In the earliest days of the pandemic, child care operators navigated through closures, quarantines and staffing issues, showing resilience by reopening and staying open to support the families of essential workers.
To help strengthen the child care sector, the Alberta government is directing funding from the annual Canada-Alberta bilateral agreement to help child care operators navigate through these unprecedented times.
This federal government funding, administered by the Alberta government, is helping recruit and retain qualified educators and keep skilled staff within the sector. About $19 million has already been distributed to child care operators. In addition, approximately $15 million in unspent bilateral funding will be provided to the child care sector for COVID-19 relief.
“We know quality staff provide quality child care and we’re glad to help create stability after a very challenging period for educators. This funding will help strengthen child care programs that support children and their families in this province every day.” - Rebecca Schulz, Minister of Children’s Services
Funding to support the sector includes:
- $20.57 million for a child care staff recovery and retention program to help attract and retain qualified and certified educators to the sector, and to acknowledge long-term staff who have worked throughout the pandemic.
- Approximately $15 million in unspent (due to lower than expected enrolment and expenditures) bilateral funding from the federal government for COVID-19 relief to further support operators as quickly as possible.
These initiatives are part of child care supports under the extended Canada-Alberta Early Learning and Child Care Agreement that gives Alberta $290 million in federal funding over four years.
In July, the Alberta government announced $45 million of funding under the extended agreement with the federal government to enhance the child care subsidy program, increasing the threshold from $75,000 to $90,000, and making subsidy available to families enrolled in licensed preschools.

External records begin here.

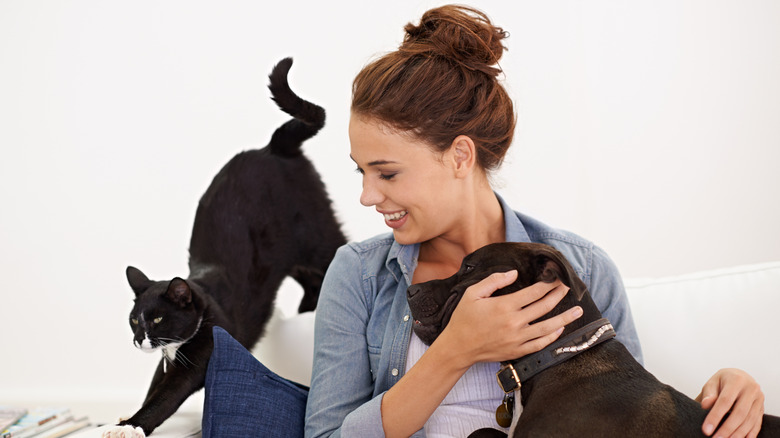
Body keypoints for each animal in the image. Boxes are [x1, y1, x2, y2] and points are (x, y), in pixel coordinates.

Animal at [103, 58, 344, 438]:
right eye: (133, 320)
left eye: (156, 318)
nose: (139, 339)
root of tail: (273, 147)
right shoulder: (168, 362)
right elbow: (153, 387)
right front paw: (126, 416)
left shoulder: (195, 363)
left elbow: (163, 400)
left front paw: (132, 426)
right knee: (310, 281)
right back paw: (309, 308)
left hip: (317, 236)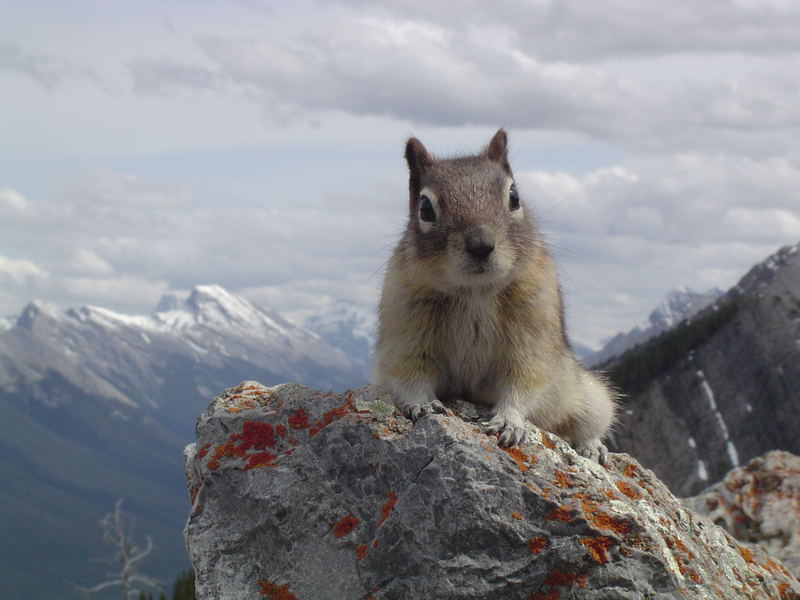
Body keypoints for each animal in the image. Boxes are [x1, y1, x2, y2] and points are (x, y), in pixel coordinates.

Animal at [372, 129, 616, 462]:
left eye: (514, 197)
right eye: (425, 208)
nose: (481, 244)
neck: (474, 291)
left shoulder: (531, 340)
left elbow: (522, 384)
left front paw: (509, 422)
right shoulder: (406, 331)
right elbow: (410, 374)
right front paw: (421, 404)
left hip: (588, 396)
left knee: (587, 422)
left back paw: (592, 447)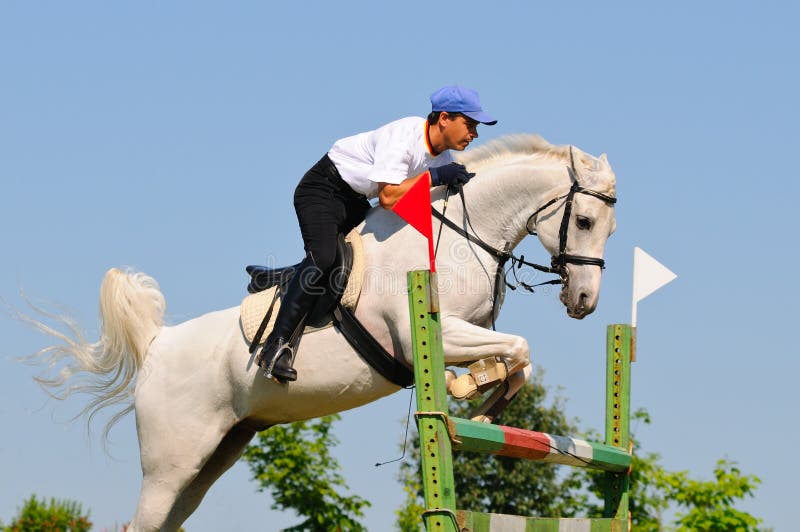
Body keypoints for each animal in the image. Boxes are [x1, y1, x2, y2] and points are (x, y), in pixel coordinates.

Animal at [28, 133, 620, 528]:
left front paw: (483, 400)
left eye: (611, 228)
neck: (458, 234)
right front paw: (469, 387)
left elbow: (518, 357)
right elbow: (517, 346)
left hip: (214, 453)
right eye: (584, 221)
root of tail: (157, 345)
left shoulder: (468, 328)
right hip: (169, 462)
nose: (585, 301)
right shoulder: (429, 336)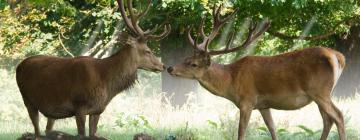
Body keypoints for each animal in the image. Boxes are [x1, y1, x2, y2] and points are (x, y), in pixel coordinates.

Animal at [15, 0, 170, 139]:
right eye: (147, 51)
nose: (163, 66)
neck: (106, 83)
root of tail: (19, 66)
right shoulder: (79, 106)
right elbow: (82, 134)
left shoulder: (97, 111)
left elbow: (93, 133)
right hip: (27, 99)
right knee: (36, 131)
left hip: (50, 112)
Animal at [168, 5, 346, 140]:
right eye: (185, 58)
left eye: (193, 64)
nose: (170, 68)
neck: (231, 81)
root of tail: (338, 56)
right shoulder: (263, 105)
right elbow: (272, 129)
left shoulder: (247, 100)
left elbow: (241, 133)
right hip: (323, 93)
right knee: (327, 120)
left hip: (319, 90)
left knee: (338, 116)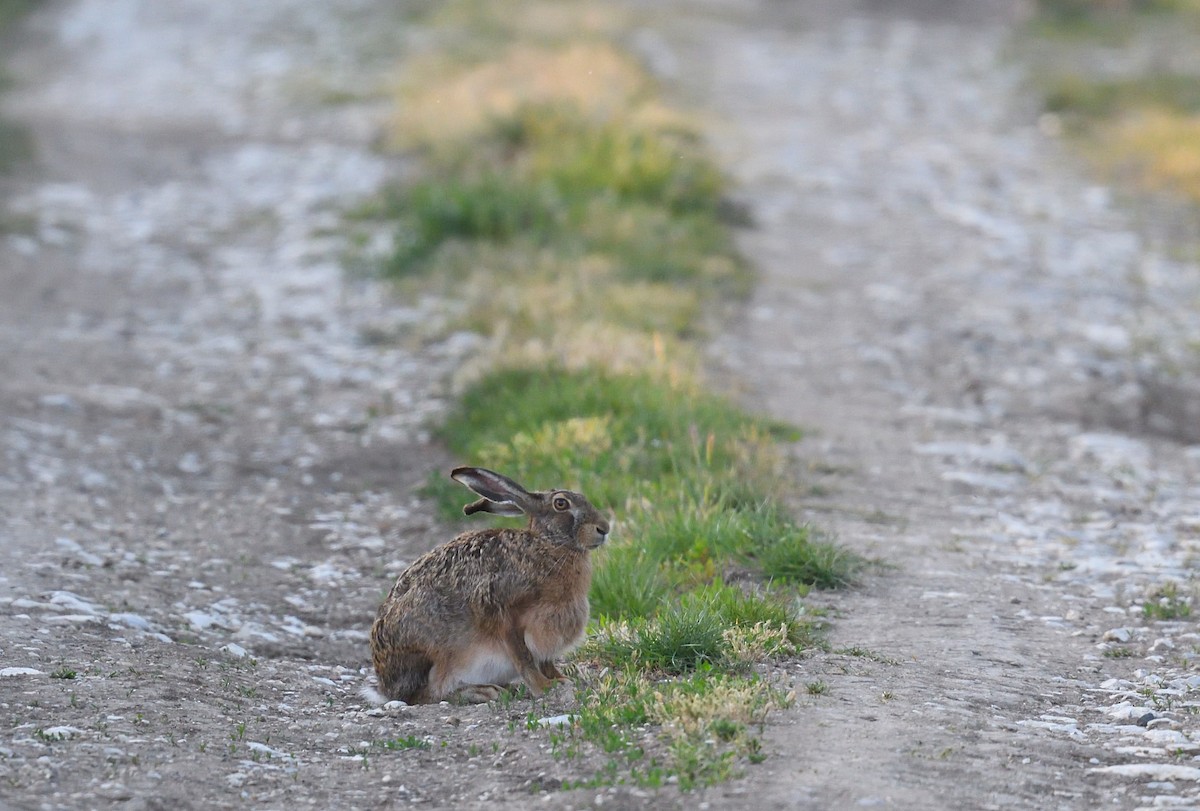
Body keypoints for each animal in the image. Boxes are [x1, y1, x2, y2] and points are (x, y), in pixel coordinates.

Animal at [365, 466, 610, 705]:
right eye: (561, 504)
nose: (604, 528)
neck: (548, 544)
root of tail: (386, 687)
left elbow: (545, 662)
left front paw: (561, 680)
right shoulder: (502, 611)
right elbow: (524, 658)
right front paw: (545, 687)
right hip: (431, 651)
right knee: (424, 694)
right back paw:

This means about 12,000 more children will receive support, including children enrolled in preschool programs.
- Distribution of recovery and retention funding commenced in September and is helping programs pay for:
- financial incentives for new or returning certified educators, or those who continued to work throughout the pandemic
- incentives provided to educators for training purposes
- education supports (for example, bursaries or backfilling for educators on education leaves)
- up to 7.66 per cent for related grant administration costs
- Out of the $20.57 million allocated for recovery and retention grants, more than 2,000 programs have applied for and received almost $19 million, with more applications coming in daily.
- Distribution of additional COVID-19 relief funding will commence in December. Programs will have flexibility to use this funding to cover additional COVID-related expenses, to hire additional staff or for other operational areas of need.